#### Page text
<<<<
Bennett's bill would mandate the SEC to amend its disclosure regulations and require companies to disclose a wealth of information about Year 2000 compliance. Specifically, they would have to provide a detailed description of their progress in Year 2000 remediation; a statement of likely litigation costs and liability outlays associated with the defense of possible lawsuits; disclosure of insurance coverage for computer failures and related lawsuits filed by investors; and a breakdown of contingency plans for computer failure.

This is the second time in recent months that an influential Republican senator has attempted, in effect, to legislate a top-level agency's rule-making authority. Sen. Lauch Faircloth (R-N.C.) blunted the Federal Accounting Standard Board's proposed rules on derivatives, prompting a top SEC official to privately complain that Faircloth should have stayed clear of that controversy.

The SEC official believes Bennett's Year 2000 legislation was out of step with reality. "You usually don't have new rules for every topical problem. The revised bulletin simply tries to make clearer what is already on the books," the official said.

Meanwhile, the Security Industry Association's board of directors supports a proposal to declare Friday, Dec. 31, 1999, a trading holiday in order to complete as much year-end processing as possible before 2000 begins.

Mixed Reviews for Labor Soft-Dollar Report

A ten-member panel, created last year by a U.S. Department of Labor advisory body to review the soft-dollar business, has received mixed reviews.

The panel, set up under the auspices of the 1997 ERISA Advisory Council on Employee Welfare and Pension Benefit Plans, recommended that Labor and the Securities and Exchange Commission make some statutory and regulatory changes.

ERISA, or the Employee Retirement Income Security Act, enacted in 1974, sets minimum standards for private-sector pension plans.

Fees

Specifically, Labor was urged to require plan sponsors to report all fees above $5,000 paid for with directed brokerage. Plan sponsors would also be required to certify that they are complying with the existing requirements of ERISA Technical Release 86-1 in directed-brokerage programs.

Labor was asked to recommend to the SEC that the Section 28(e) definition of research be changed, and that it prepare a list of which brokerage and research services are acceptable purchases with soft dollars. Investment managers would be required to provide clients with full disclosure of all trades for each client involving soft dollars, and the benefits investment managers receive from those rebates. They would also be required to detail their policies involving soft dollars.

In addition, disclosure of external research provided to investment managers would be required.

Howard Schwartz, chairman and chief executive of New York-based Lynch, Jones & Ryan, an institutional brokerage firm, said he was "very pleased that the soft-dollar and commission-recapture business which [Labor] has said fosters brokerage-industry competition and ultimately benefits individual pension-plan investors is moving toward self regulation."

The report is "very much in line" with the Securities Industry Association's new best-practices guidelines for soft dollars and other commission arrangements, added Schwartz, who is chairman of the SIA's Soft-Dollar Committee. Schwartz testified before the Labor panel, representing the SIA.

But another industry official, requesting anonymity, was not impressed with the soft-dollar report. "It is unworkable and not well thought out. I don't believe the SEC engages in substantive-type regulation. How do you determine whether Bloomberg is an acceptable research product and fails the test?," asked the official. "People were expecting the production of a credible report, but it is too vague, too general."
>>>>
#### Listed records
<<<<
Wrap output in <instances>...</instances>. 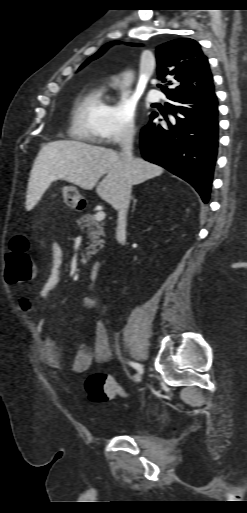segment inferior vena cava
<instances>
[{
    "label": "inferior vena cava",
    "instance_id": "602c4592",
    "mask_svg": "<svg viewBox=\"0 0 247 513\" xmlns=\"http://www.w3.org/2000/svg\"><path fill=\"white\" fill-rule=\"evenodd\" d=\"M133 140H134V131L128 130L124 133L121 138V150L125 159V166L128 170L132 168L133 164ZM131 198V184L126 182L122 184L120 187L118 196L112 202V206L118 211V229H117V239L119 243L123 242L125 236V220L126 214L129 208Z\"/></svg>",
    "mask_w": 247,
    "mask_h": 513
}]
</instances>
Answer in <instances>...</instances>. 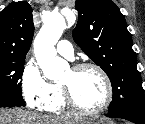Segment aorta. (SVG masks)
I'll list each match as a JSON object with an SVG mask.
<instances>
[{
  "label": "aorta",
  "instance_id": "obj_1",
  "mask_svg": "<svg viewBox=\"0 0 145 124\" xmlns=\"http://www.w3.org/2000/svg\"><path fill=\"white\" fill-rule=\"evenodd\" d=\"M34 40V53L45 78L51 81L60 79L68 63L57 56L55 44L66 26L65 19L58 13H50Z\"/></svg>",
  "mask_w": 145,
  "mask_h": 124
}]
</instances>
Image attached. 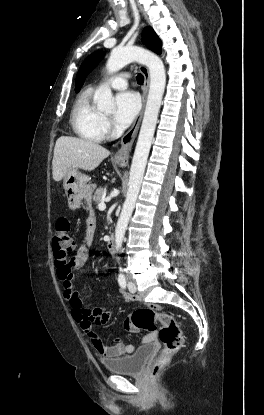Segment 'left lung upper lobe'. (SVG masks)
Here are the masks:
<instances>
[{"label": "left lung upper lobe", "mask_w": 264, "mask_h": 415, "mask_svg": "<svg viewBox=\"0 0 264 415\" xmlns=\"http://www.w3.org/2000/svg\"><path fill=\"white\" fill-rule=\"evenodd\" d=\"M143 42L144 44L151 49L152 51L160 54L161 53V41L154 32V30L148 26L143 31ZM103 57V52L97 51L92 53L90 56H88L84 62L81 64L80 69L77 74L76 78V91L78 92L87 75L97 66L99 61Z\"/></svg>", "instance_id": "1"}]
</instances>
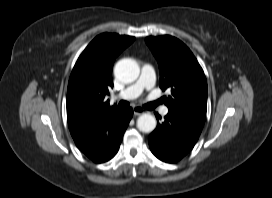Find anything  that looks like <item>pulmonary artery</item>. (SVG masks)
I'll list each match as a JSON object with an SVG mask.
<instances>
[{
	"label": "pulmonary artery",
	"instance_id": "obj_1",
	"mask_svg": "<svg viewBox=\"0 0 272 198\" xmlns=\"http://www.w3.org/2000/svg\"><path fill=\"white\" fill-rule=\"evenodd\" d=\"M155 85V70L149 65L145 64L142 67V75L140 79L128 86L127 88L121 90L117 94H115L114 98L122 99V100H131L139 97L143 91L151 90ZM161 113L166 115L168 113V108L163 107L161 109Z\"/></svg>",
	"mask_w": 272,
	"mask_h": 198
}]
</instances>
>>>>
<<<<
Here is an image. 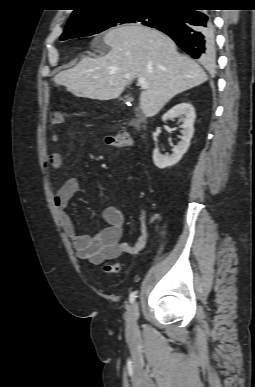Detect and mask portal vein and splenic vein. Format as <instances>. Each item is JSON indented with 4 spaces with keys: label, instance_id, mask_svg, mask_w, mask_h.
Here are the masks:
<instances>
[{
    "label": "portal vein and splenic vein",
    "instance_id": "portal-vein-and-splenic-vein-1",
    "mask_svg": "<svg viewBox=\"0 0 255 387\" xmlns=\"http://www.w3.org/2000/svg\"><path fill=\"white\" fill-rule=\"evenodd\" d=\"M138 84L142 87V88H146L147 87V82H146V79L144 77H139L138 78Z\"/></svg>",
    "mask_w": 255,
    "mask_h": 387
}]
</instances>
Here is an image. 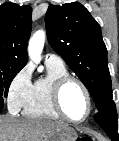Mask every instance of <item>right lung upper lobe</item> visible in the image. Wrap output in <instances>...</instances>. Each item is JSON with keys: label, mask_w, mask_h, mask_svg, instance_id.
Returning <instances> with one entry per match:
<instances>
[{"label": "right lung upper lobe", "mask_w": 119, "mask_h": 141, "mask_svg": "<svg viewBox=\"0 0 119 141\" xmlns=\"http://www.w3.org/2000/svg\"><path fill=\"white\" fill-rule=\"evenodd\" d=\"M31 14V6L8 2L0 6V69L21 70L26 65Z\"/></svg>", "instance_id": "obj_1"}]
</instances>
>>>>
<<<<
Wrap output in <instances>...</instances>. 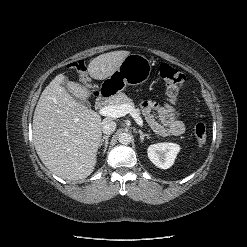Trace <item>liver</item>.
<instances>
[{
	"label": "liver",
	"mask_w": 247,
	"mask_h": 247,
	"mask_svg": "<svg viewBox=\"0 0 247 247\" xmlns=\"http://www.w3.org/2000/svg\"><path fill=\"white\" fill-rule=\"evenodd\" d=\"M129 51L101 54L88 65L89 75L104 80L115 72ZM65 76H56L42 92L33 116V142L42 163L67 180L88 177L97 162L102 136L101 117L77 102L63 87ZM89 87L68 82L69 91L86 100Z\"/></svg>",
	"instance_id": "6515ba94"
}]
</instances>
>>>>
#### Task goal
Please answer from the news text on Year 2000 disclosure and soft dollars: above what amount would plan sponsors have to report fees paid for with directed brokerage?

#### Answer to this problem
$5,000